ST. PETERSBURG -- There is not a much more punishing schedule in sports than the one the Blue Jays have just wrapped up.
Sixteen consecutive days of baseball, from one coast to the other, against the defending World Series champions and the reigning American League Cy Young Award winner, through injuries aplenty and a sweeping illness that left everyone feeling a little queasy.
Wednesday’s 4-3 loss to the Rays at Tropicana Field in 11 innings put a bow on that stretch, one during which Toronto won just five games. While it would be easy to adopt a mood befitting their struggles, the Blue Jays continue to show fight in all the right places.
On Wednesday against the Rays, Jonathan Davis’ diving snag definitely fell in the category of things to feel good about. No, great.
“Most of the time when I’m out there, if the ball goes in the air, I’m going after it,” Davis said. “That was my initial thought -- go get it -- and when I looked back and saw I had a chance, I definitely was excited to be able to make the play.”
In the bottom of the first inning, the Rays had runners at first and second base and two outs when Avisail Garcia ripped a liner off Blue Jays starter Trent Thornton that streaked into the left-center field gap.
Davis -- the No. 30 prospect in the organization per MLB Pipeline -- got a bit of a slow first step and it appeared all but certain that Garcia’s poke would tie the game.
Except Davis hit the gas, extended every last inch he could muster and plucked the ball from the air during a last-chance Superman on the warning track before skidding to the wall.
No one was more surprised than Davis, who looked at left fielder Lourdes Gurriel Jr. in disbelief for a split second before letting loose a howl of victory as his fellow outfielder threw up his arms in celebration and Thornton waved an enthusiastic fist pump in Davis’ direction.
“That was one of the most unbelievable plays I’ve ever seen,” Thornton said. “To see him just flying through centre field, dive like Superman and catch that ball ... that was the most spectacular play I’ve ever seen, especially when I’ve been pitching.”
Davis covered 105 feet in 5.3 seconds to make the inning-ending snag, which had just a 35 percent catch probability per Statcast. He reached a speed of 28.3 feet/second, topping the Major League average of 27.5.
It also bears mentioning that instead of the Blue Jays turning their focus to Thursday’s much-needed day of rest, they came out firing against Rays starter Blake Snell. Toronto began its attack with Eric Sogard, who led off the game with a single. Next came Gurriel, who parked a two-run homer into the left-field seats, and Justin Smoak and Rowdy Tellez, who each connected for singles.

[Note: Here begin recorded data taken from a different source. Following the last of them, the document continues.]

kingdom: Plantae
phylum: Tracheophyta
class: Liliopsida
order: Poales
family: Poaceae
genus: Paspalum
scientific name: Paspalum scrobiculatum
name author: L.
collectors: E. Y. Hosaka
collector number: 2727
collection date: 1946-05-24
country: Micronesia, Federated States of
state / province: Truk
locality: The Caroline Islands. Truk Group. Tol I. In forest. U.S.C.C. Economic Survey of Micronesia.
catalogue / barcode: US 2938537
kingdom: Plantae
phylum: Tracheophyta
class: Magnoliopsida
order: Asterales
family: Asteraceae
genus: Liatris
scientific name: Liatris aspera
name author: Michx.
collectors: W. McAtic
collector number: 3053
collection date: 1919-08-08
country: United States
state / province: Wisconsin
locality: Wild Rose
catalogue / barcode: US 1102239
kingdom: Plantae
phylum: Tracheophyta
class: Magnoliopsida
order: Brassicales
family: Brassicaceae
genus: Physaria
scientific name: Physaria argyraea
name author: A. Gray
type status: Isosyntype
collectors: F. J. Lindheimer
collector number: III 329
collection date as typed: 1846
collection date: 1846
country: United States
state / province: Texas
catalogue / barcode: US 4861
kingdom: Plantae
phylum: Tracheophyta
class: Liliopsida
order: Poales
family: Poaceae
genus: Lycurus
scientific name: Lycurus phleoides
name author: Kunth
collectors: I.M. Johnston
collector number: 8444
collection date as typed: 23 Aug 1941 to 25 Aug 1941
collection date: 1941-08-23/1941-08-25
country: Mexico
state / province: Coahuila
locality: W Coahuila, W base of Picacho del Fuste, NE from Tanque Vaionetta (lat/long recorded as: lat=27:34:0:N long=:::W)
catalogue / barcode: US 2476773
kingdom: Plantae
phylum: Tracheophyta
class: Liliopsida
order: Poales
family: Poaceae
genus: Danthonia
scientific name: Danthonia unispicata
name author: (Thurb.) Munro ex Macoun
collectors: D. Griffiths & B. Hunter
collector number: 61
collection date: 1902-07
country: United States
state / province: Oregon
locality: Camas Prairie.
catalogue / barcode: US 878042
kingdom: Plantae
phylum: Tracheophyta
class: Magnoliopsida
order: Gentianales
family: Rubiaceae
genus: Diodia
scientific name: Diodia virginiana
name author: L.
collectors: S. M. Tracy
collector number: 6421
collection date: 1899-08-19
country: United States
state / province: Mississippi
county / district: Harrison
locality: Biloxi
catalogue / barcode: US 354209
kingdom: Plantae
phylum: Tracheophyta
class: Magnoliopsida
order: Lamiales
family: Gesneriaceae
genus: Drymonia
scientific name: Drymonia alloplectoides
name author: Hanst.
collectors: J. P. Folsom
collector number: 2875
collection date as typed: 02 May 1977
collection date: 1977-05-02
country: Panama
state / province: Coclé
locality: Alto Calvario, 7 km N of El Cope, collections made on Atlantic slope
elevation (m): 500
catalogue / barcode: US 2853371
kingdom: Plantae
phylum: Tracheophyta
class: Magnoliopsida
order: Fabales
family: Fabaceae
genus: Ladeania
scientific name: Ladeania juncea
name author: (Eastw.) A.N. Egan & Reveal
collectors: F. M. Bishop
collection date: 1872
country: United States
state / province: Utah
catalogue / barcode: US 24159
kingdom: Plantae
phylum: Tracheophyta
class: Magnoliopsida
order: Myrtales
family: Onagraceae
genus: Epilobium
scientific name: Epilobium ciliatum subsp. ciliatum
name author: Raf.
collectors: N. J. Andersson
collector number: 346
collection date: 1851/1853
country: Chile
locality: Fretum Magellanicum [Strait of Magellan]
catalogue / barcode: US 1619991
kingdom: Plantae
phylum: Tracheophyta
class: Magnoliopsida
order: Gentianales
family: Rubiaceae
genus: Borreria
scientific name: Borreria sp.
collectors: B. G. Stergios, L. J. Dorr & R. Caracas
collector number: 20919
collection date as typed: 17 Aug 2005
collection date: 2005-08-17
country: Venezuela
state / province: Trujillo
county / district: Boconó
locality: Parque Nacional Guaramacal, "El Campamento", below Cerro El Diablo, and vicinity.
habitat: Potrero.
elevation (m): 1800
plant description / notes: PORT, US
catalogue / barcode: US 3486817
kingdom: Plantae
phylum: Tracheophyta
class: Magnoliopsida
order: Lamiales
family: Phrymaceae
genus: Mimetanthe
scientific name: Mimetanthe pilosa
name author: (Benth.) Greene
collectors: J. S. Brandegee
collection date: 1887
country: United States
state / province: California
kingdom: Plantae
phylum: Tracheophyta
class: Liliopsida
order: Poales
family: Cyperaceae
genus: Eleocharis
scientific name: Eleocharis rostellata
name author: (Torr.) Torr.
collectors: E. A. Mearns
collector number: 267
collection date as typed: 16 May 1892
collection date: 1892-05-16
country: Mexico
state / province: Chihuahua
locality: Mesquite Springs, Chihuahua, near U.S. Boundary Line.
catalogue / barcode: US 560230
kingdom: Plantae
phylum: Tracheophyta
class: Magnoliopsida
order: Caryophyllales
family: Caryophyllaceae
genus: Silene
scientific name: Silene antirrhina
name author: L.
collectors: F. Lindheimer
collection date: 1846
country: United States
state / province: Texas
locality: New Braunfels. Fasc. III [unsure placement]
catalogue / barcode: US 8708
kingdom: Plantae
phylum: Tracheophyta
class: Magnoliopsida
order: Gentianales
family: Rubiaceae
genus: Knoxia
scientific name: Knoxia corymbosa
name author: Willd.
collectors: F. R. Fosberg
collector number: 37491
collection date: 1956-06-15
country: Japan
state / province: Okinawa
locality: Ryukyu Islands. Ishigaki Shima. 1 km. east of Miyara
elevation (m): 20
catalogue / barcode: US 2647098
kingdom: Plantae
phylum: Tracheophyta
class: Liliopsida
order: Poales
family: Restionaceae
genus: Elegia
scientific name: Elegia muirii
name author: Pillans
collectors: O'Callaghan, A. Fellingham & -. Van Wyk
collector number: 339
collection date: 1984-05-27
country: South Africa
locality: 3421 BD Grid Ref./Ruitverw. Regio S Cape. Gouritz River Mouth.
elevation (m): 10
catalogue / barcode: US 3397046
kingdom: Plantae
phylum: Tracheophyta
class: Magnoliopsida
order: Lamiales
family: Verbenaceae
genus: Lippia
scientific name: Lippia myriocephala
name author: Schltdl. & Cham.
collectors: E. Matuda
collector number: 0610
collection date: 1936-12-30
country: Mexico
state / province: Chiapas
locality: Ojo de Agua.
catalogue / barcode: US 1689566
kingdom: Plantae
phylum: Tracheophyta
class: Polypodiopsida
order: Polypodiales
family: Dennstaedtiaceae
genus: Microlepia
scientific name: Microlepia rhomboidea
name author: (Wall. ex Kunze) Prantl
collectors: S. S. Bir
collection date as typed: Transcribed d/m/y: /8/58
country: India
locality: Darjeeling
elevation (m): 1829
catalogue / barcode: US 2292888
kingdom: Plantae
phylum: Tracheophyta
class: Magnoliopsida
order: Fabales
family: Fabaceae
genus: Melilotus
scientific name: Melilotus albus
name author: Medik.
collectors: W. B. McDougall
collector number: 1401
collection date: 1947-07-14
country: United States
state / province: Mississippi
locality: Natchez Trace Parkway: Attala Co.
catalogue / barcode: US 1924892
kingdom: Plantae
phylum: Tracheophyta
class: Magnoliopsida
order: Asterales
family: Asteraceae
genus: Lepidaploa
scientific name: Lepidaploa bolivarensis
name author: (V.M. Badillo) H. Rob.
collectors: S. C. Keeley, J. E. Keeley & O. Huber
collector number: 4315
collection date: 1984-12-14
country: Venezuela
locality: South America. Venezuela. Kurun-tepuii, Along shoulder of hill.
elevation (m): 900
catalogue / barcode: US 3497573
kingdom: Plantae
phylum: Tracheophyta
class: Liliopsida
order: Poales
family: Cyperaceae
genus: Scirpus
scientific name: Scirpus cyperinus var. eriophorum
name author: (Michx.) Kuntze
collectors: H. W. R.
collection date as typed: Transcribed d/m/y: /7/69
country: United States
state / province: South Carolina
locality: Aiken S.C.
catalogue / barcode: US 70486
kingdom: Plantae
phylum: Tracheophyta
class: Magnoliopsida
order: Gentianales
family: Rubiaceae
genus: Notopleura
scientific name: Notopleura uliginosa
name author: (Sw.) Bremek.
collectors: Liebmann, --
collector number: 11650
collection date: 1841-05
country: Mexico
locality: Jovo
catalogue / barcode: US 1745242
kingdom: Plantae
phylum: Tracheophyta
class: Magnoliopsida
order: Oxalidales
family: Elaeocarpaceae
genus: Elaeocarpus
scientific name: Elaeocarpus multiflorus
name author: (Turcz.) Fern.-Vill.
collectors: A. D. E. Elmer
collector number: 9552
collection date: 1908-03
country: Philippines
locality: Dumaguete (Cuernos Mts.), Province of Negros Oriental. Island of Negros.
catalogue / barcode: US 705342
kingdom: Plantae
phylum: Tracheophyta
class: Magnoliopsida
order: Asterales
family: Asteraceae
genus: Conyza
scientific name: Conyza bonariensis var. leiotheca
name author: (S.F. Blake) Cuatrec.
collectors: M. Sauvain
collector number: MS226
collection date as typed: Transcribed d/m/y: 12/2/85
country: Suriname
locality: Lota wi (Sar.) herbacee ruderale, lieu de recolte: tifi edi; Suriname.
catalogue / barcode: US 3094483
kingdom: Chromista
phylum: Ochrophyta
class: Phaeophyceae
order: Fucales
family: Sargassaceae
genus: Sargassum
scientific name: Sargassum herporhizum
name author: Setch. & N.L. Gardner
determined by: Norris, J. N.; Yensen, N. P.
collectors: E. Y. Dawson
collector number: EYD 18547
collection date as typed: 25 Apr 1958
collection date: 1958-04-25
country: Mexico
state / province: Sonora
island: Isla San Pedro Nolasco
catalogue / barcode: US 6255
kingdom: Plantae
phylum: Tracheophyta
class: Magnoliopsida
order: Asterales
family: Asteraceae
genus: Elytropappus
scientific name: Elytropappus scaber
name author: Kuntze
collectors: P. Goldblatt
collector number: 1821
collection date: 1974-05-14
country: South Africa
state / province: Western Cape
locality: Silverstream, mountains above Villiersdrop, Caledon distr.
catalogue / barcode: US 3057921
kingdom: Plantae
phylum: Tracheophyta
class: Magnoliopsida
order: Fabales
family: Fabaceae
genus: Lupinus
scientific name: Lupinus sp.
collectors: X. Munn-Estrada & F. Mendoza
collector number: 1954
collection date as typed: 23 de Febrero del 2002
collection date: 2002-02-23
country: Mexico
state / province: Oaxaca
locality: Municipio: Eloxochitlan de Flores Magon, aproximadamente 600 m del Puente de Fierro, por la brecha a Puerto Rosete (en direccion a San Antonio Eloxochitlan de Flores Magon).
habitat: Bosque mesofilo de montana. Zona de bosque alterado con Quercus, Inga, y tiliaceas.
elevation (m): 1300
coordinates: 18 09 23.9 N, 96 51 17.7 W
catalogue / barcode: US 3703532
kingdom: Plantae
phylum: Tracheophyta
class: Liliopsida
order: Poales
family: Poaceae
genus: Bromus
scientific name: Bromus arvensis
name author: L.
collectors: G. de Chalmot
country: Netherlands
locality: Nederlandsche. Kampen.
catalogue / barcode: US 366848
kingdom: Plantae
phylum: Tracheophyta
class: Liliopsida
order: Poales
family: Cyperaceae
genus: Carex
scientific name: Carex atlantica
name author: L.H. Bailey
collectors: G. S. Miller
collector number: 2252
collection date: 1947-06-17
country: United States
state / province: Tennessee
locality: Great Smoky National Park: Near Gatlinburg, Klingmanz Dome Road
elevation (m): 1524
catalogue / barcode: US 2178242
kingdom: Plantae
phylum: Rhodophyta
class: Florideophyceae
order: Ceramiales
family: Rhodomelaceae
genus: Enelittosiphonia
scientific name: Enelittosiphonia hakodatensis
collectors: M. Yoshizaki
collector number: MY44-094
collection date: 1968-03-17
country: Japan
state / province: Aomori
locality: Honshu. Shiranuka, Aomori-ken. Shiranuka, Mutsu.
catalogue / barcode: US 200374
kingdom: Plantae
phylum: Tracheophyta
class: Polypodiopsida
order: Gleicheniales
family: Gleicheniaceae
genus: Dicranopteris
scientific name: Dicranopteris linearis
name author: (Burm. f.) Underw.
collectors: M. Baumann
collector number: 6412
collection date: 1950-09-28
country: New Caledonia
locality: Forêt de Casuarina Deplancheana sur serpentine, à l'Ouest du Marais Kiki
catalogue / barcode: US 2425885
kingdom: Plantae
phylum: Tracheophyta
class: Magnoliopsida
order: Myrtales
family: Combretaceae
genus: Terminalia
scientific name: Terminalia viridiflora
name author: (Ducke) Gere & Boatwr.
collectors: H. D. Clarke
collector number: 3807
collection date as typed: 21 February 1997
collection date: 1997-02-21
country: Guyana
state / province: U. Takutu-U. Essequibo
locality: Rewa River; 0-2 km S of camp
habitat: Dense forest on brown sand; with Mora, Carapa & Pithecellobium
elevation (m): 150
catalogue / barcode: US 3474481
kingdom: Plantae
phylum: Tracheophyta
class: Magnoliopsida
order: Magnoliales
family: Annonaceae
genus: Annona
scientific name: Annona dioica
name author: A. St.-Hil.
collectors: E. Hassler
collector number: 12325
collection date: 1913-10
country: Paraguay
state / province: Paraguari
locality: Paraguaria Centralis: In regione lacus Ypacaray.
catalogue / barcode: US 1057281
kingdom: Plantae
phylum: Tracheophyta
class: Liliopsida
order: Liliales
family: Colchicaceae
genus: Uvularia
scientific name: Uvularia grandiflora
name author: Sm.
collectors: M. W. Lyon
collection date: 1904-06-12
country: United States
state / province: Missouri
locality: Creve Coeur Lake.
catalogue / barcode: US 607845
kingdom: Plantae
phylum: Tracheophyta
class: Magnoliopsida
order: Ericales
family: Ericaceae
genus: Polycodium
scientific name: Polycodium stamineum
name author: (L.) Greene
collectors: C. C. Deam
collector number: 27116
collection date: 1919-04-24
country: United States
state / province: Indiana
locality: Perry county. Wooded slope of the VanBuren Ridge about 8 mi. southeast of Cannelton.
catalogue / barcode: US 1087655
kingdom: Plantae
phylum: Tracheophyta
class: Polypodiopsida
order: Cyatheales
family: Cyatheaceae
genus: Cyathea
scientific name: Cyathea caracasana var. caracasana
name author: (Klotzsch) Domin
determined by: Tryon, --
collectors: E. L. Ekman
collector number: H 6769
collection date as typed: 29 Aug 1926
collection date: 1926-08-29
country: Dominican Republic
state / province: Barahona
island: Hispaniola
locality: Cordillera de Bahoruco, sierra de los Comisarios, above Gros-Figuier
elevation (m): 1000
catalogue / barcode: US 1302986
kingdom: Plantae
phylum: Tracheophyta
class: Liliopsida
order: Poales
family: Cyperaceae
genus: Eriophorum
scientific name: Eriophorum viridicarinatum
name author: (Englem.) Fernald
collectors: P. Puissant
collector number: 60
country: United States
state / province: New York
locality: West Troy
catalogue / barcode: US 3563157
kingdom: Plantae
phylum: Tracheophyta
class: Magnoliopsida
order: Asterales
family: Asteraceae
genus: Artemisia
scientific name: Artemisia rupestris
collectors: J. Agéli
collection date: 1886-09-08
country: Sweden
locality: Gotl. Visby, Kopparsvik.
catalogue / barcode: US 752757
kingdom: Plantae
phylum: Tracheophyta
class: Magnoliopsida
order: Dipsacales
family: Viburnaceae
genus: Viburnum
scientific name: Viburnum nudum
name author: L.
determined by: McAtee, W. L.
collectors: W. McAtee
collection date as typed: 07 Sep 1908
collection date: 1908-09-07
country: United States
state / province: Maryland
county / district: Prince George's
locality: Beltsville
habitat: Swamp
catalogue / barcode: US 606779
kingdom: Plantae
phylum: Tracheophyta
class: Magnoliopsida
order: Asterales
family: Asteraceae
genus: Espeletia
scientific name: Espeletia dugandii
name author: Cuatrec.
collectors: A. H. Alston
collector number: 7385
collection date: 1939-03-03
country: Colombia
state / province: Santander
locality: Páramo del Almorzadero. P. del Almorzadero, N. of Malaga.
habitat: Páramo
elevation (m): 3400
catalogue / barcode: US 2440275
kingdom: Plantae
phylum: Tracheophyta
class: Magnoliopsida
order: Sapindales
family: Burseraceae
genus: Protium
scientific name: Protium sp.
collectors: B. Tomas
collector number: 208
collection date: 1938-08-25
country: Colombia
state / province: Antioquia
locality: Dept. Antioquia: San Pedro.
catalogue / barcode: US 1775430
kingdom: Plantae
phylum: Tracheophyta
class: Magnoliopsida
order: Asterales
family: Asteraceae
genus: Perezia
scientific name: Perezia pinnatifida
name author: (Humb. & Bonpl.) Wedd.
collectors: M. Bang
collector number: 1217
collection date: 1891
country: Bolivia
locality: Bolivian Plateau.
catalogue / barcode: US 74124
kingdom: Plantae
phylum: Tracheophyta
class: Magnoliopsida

The offensive streak was a small one, but it was a lot more than most get against Snell, who entered the game with one run or fewer allowed in six starts this season. The early can-do attitude made it possible for Toronto to stick around late, forcing extra innings with a slew of solid appearances from the bullpen.
Daniel Hudson, Joe Biagini and Derek Law followed Thornton, combining for 4 1/3 scoreless frames and handing the ball to Justin Shafer for the 10th. Shafer wiggled out of a jam to escape the inning unscathed, then secured one out in the 11th before Willy Adames singled to deep center field to plate the game winner.
“The pitching gave us a chance,” Toronto manager Charlie Montoyo said. “We were in the game. We came back. We’re going to turn this team around. I’m proud of my pitching that gave us a chance and that we tied the game and made it into extra innings.
“Shafer did a good job; he gave us a chance. It was a well-played game. Of course, we had our chances, but we didn’t do it.”
While it ultimately wasn’t enough to end its brutal stretch on a high note, Toronto can at least rest assured it left everything on the field at the end of the journey.